In 1943 and 1944, the government assembled a combat unit of Japanese Americans for the European theater. It became the 442d Regimental Combat Team and gained fame as the most highly decorated of World War II. Their military record bespoke their patriotism.
As the war drew to a close, "internment camps" were slowly evacuated. While some persons of Japanese ancestry returned to their hometowns, others sought new surroundings. For example, the Japanese-American community of Tacoma, Washington, had been sent to three different centers; only 30 percent returned to Tacoma after the war. Japanese Americans from Fresno had gone to Manzanar; 80 percent returned to their hometown.
The internment of Japanese Americans during World War II sparked constitutional and political debate. During this period, three Japanese-American citizens challenged the constitutionality of the forced relocation and curfew orders through legal actions: Gordon Hirabayashi, Fred Korematsu, and Mitsuye Endo. Hirabayashi and Korematsu received negative judgments; but Mitsuye Endo, after a lengthy battle through lesser courts, was determined to be "loyal" and allowed to leave the Topaz, Utah, facility.
Justice Murphy of the Supreme Court expressed the following opinion in Ex parte Mitsuye Endo:
I join in the opinion of the Court, but I am of the view that detention in Relocation Centers of persons of Japanese ancestry regardless of loyalty is not only unauthorized by Congress or the Executive but is another example of the unconstitutional resort to racism inherent in the entire evacuation program. As stated more fully in my dissenting opinion in Fred Toyosaburo Korematsu v.
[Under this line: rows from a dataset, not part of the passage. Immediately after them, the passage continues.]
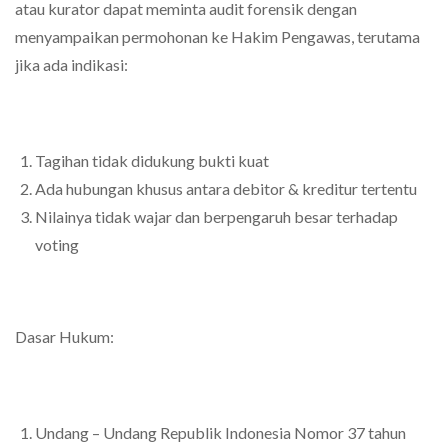
atau kurator dapat meminta audit forensik dengan
menyampaikan permohonan ke Hakim Pengawas, terutama
jika ada indikasi:
Tagihan tidak didukung bukti kuat
Ada hubungan khusus antara debitor & kreditur tertentu
Nilainya tidak wajar dan berpengaruh besar terhadap
voting
Dasar Hukum:
Undang – Undang Republik Indonesia Nomor 37 tahun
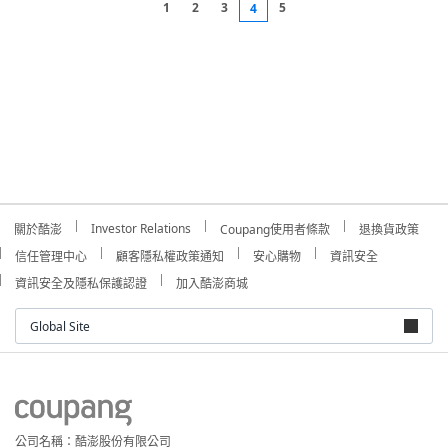
1
2
3
5
4
Investor Relations
關於酷澎
Coupang使用者條款
退換貨政策
信任管理中心
顧客隱私權政策通知
安心購物
資訊安全
資訊安全及隱私保護認證
加入酷澎商城
Global Site
公司名稱：酷澎股份有限公司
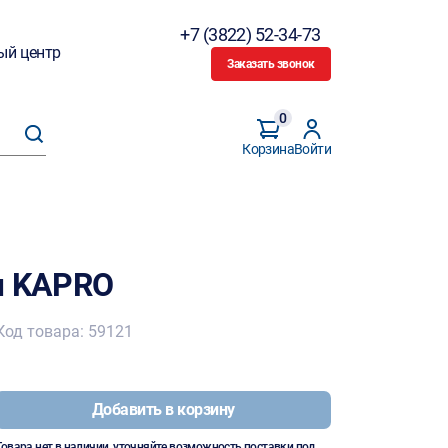
+7 (3822) 52-34-73
ый центр
Заказать звонок
0
Корзина
Войти
м KAPRO
Код товара: 59121
Добавить в корзину
Товара нет в наличии, уточняйте возможность поставки под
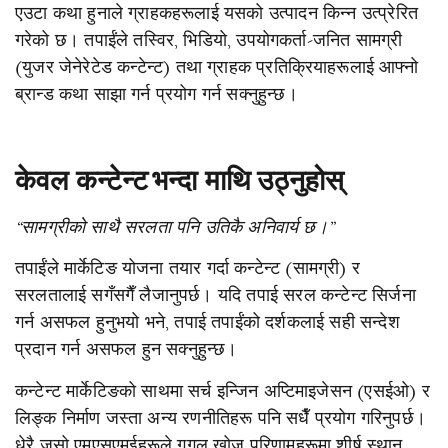
एउटा कथा हुनाले ग्राहकहरूलाई यसको उत्पादन किन्न उत्प्रेरित
गरेको छ। तपाईंले तस्विर, भिडियो, उपयोगकर्ता-जनित सामग्री
(युजर जेनेरेटेड कन्टेन्ट) तथा ग्राहक प्रतिक्रियाहरूलाई आफ्नो
ब्रान्ड कथा साझा गर्न प्रयोग गर्न सक्नुहुन्छ।
केवल कन्टेन्ट भन्दा माथि उठ्नुहोस्
“सामग्रीको साथै सरलता पनि उतिकै अनिवार्य छ।”
तपाईंले मार्केटिङ योजना तयार गर्दा कन्टेन्ट (सामग्री) र
सरलतालाई सगँसगैँ लैजानुपर्छ। यदि तपाई सरल कन्टेन्ट सिर्जना
गर्न असफल हुनुभयो भने, तपाई तपाईंको दर्शकलाई सही सन्देश
प्रदान गर्न असफल हुन सक्नुहुन्छ।
कन्टेन्ट मार्केटिङको साथमा सर्च इन्जिन अप्टिमाइजेसन (एसईओ) र
लिङ्क निर्माण जस्ता अन्य रणनीतिहरू पनि सधैँ प्रयोग गरिनुपर्छ।
धेरै जसो एमएसएमईहरूले गुगल खोज परिणामहरूमा शीर्ष स्थान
United States, 323 U.S. 214 , 65 S.Ct. 193, racial discrimination of this nature bears no reasonable relation to military necessity and is utterly foreign to the ideals and traditions of the American people.
In 1988, Congress passed, and President Reagan signed, Public Law 100-383 – the Civil Liberties Act of 1988 – that acknowledged the injustice of "internment," apologized for it, and provided a $20,000 cash payment to each person who was incarcerated.
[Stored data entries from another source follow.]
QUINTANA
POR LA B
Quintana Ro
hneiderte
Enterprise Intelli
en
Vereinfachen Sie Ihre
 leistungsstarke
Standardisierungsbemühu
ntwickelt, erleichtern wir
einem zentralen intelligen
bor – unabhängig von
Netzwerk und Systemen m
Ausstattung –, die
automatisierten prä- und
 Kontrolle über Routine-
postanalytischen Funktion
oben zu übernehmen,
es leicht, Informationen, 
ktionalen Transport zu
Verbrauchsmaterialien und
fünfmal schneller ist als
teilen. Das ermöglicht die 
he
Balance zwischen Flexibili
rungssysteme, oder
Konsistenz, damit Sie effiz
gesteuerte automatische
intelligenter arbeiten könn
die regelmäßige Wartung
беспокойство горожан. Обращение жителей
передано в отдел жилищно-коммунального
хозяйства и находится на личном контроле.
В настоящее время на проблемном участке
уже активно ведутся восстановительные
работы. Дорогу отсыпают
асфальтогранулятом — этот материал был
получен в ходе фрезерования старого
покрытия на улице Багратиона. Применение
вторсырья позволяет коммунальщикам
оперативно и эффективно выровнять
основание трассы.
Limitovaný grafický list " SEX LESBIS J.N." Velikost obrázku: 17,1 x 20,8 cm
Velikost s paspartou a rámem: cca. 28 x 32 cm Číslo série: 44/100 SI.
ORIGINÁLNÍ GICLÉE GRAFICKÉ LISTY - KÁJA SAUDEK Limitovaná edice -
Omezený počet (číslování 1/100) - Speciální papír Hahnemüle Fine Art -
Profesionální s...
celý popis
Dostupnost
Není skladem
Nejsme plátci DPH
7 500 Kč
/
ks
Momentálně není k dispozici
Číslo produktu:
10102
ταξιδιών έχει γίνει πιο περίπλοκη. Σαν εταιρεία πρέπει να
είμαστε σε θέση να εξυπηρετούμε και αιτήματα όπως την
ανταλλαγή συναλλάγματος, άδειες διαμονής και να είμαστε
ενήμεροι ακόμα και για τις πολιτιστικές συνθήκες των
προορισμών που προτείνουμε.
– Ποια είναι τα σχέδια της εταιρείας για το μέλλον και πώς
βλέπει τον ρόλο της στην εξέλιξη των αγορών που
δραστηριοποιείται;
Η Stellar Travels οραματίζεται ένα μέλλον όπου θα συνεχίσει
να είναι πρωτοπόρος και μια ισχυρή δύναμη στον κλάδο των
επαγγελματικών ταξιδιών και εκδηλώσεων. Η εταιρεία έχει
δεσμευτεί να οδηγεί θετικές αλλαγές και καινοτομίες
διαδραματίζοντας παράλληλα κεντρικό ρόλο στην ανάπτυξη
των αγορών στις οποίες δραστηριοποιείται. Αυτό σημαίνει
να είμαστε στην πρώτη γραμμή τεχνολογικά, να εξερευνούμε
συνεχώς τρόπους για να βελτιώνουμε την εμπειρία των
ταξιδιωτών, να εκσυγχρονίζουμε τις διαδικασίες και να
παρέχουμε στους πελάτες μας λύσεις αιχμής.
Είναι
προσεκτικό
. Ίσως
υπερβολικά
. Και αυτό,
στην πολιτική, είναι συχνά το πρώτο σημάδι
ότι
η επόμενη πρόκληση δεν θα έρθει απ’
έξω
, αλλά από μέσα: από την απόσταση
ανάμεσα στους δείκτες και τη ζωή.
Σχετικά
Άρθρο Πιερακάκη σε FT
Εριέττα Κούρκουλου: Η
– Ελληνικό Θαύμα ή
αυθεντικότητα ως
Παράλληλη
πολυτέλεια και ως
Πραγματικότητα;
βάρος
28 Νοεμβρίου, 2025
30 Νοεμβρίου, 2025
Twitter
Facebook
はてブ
One of the most stunning ironies in this episode of denied civil liberties was articulated by an internee who, when told that Japanese Americans were put in those camps for their own protection, countered "If we were put there for our protection, why were the guns at the guard towers pointed inward, instead of outward?"
A note on terminology: The historical primary source documents included on this page reflect the terminology that the government used at the time, such as alien, evacuation, relocation, relocation centers, internment, and Japanese (as opposed to Japanese American).